Records to process ->
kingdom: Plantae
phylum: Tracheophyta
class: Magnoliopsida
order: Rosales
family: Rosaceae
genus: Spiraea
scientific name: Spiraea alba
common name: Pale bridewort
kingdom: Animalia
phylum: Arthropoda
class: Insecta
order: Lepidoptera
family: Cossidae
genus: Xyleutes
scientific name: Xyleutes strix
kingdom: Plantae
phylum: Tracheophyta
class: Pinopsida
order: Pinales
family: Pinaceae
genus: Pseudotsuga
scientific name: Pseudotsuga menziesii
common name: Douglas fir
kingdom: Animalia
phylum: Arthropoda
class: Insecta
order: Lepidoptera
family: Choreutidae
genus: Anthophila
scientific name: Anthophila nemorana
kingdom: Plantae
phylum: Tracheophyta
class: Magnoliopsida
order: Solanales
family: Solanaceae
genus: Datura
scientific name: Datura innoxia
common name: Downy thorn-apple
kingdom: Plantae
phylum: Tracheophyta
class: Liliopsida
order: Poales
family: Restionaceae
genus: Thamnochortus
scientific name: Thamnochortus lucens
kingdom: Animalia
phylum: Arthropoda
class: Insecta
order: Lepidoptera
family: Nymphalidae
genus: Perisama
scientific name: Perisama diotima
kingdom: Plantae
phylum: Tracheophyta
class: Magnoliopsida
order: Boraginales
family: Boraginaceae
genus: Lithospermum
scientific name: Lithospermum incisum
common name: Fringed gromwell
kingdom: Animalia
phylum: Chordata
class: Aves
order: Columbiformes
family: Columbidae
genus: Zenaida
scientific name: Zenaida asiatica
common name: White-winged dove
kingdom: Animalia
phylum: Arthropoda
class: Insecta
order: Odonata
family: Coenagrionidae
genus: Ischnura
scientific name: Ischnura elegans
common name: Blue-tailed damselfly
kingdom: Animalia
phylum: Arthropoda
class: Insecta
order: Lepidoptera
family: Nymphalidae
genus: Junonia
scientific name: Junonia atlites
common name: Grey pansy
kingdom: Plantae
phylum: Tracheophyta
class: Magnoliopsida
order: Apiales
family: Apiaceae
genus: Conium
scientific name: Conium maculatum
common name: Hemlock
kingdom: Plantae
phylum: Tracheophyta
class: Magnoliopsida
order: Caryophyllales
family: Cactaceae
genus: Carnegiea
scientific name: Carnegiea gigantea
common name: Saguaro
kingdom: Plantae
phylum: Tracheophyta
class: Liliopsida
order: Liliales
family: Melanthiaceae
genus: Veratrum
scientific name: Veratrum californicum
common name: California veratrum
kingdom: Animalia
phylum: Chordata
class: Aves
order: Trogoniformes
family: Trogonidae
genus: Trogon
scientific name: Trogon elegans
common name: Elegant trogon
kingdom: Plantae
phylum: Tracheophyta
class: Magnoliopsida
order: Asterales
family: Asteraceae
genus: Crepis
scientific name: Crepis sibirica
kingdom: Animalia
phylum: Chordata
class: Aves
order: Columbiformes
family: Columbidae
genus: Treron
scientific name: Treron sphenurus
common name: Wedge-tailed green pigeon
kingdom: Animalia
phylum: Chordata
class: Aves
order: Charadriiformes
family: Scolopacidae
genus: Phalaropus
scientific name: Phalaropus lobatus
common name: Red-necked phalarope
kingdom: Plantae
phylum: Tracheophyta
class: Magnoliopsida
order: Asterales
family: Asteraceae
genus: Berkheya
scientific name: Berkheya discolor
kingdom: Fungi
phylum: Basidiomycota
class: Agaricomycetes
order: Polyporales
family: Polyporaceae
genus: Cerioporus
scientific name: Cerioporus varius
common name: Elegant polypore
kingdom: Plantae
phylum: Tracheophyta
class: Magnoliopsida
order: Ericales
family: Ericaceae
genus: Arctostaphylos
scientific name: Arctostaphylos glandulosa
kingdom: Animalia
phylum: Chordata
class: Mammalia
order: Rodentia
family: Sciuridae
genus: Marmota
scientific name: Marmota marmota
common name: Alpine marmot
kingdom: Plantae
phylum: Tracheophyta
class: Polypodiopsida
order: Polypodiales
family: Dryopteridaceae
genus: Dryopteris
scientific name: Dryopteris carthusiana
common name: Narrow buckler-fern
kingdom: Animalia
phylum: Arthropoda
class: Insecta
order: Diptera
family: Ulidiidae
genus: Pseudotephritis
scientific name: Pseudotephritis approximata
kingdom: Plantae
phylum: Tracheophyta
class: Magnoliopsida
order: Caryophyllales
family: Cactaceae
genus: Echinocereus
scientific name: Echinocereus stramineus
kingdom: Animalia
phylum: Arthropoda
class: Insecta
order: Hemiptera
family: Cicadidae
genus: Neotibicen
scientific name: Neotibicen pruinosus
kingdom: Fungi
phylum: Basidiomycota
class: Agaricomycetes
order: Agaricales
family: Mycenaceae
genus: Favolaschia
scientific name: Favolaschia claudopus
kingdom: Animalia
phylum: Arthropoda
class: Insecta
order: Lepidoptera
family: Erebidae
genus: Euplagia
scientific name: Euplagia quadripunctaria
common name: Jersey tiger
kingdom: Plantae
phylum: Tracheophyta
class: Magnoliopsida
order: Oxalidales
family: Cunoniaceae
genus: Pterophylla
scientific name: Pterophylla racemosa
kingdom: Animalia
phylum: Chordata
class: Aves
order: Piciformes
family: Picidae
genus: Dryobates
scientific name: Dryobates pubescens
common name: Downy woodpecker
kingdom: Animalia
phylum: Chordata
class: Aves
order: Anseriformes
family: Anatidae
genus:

What this task involves -> Reproduce the lines of the rows above verbatim, from the line with "family: Cossidae" to the line with "family: Melanthiaceae", including both of those lines.

Answer below ->
family: Cossidae
genus: Xyleutes
scientific name: Xyleutes strix
kingdom: Plantae
phylum: Tracheophyta
class: Pinopsida
order: Pinales
family: Pinaceae
genus: Pseudotsuga
scientific name: Pseudotsuga menziesii
common name: Douglas fir
kingdom: Animalia
phylum: Arthropoda
class: Insecta
order: Lepidoptera
family: Choreutidae
genus: Anthophila
scientific name: Anthophila nemorana
kingdom: Plantae
phylum: Tracheophyta
class: Magnoliopsida
order: Solanales
family: Solanaceae
genus: Datura
scientific name: Datura innoxia
common name: Downy thorn-apple
kingdom: Plantae
phylum: Tracheophyta
class: Liliopsida
order: Poales
family: Restionaceae
genus: Thamnochortus
scientific name: Thamnochortus lucens
kingdom: Animalia
phylum: Arthropoda
class: Insecta
order: Lepidoptera
family: Nymphalidae
genus: Perisama
scientific name: Perisama diotima
kingdom: Plantae
phylum: Tracheophyta
class: Magnoliopsida
order: Boraginales
family: Boraginaceae
genus: Lithospermum
scientific name: Lithospermum incisum
common name: Fringed gromwell
kingdom: Animalia
phylum: Chordata
class: Aves
order: Columbiformes
family: Columbidae
genus: Zenaida
scientific name: Zenaida asiatica
common name: White-winged dove
kingdom: Animalia
phylum: Arthropoda
class: Insecta
order: Odonata
family: Coenagrionidae
genus: Ischnura
scientific name: Ischnura elegans
common name: Blue-tailed damselfly
kingdom: Animalia
phylum: Arthropoda
class: Insecta
order: Lepidoptera
family: Nymphalidae
genus: Junonia
scientific name: Junonia atlites
common name: Grey pansy
kingdom: Plantae
phylum: Tracheophyta
class: Magnoliopsida
order: Apiales
family: Apiaceae
genus: Conium
scientific name: Conium maculatum
common name: Hemlock
kingdom: Plantae
phylum: Tracheophyta
class: Magnoliopsida
order: Caryophyllales
family: Cactaceae
genus: Carnegiea
scientific name: Carnegiea gigantea
common name: Saguaro
kingdom: Plantae
phylum: Tracheophyta
class: Liliopsida
order: Liliales
family: Melanthiaceae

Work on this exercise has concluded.